Bütün bu ifadelerden şu sonucun çıkması kimseyi şaşırtmaz sanırım: Muamma, her zaman bir cinayeti içermeyebilir. Daha ileri gidersek şunu da söyleyebiliriz: Muamma, her zaman herhangi bir suç da içermeyebilir. İşte tam da bu yüzden edebiyatta suç türüyle polisiye türü birbirinden farklıdır. Nasıl ki, içinde aşk var diye Suç ve Ceza aşk romanı olmuyorsa içinde suç var diye Doğu Ekspresinde Cinayet de bir suç romanı olmaz. Polisiyede belirleyici olan unsur, muammadır, konu ya da tema değil. Konu ya da tema benzerlikleri roman ve öyküleri aynı türe dahil etmez. Muammanın soruşturmacı bir karakter tarafından ipuçlarına, kanıtlara, akla ve mantığa dayanarak aşama aşama çözülmesi, polisiye roman veya hikâyenin olay örgüsünü oluşturur.

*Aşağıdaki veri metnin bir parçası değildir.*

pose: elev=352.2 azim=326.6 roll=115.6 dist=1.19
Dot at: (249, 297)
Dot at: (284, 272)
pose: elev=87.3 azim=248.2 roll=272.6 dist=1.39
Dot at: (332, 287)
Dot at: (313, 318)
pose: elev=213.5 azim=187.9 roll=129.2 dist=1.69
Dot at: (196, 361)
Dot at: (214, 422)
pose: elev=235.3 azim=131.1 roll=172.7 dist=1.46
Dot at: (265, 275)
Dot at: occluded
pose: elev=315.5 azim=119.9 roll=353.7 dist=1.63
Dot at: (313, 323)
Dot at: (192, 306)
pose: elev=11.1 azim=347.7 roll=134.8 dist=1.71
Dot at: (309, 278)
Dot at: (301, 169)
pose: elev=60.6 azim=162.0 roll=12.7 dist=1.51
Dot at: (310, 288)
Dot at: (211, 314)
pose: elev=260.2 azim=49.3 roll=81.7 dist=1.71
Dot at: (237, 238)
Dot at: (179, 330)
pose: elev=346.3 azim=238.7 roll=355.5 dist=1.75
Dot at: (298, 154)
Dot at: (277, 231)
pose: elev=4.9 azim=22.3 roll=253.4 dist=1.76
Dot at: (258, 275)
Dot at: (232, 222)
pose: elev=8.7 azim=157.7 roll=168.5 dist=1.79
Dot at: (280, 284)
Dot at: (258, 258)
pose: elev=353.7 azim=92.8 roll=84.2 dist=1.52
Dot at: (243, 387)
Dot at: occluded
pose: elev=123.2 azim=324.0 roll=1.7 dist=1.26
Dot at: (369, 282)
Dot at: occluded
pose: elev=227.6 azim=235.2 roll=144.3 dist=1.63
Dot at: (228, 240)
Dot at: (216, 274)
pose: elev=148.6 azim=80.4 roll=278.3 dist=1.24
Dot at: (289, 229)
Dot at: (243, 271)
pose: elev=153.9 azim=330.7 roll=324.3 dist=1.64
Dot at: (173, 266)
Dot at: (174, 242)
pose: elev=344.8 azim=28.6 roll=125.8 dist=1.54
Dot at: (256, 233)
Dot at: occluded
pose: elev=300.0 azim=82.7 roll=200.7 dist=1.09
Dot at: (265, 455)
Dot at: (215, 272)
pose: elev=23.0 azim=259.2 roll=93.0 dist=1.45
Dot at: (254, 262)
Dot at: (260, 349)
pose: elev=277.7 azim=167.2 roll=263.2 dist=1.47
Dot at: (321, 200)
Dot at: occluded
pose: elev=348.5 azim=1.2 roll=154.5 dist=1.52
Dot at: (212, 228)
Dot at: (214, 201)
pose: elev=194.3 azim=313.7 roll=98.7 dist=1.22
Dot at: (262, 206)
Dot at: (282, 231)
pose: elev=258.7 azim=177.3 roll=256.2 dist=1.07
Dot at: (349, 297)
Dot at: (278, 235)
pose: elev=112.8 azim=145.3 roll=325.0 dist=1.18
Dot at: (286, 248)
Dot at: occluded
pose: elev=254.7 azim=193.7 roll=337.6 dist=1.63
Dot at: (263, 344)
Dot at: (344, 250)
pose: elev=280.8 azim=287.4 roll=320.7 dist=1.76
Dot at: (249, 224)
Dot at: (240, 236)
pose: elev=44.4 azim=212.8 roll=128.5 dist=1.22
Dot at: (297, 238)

Bu yargıya sadece teorik bir bütünlük içinde ulaşmıyoruz. Mevcut örneklere baktığımız zaman da cinayetsiz, hatta suçsuz polisiye eserler olduğunu görüyoruz. Örneğin; polisiye edebiyatın başlangıcı kabul edilen romanlardan Wilkie Collins’in Aytaşı adlı romanı gizemli bir hırsızlık öyküsü anlatır. Dorothy Sayers’ın Gaudy Night romanında da hiç cinayet işlenmez. Cinayetsiz polisiyelerin en ünlüsü, tüm zamanların en iyi polisiye romanları arasında her zaman başı çeken, Josephine Tey’in The Daughter of Time (Zamanın Kızı) romanıdır. Tey’in The Franchise Affair romanı da cinayetsiz bir polisiye örneğidir. Dorothy Salisbury Davis’in editörlüğünü yaptığı Crime Without Murder (Cinayetsiz Suç) adlı seçki de cinayet işlenmeyen polisiye öykülerden oluşan bir kitaptır.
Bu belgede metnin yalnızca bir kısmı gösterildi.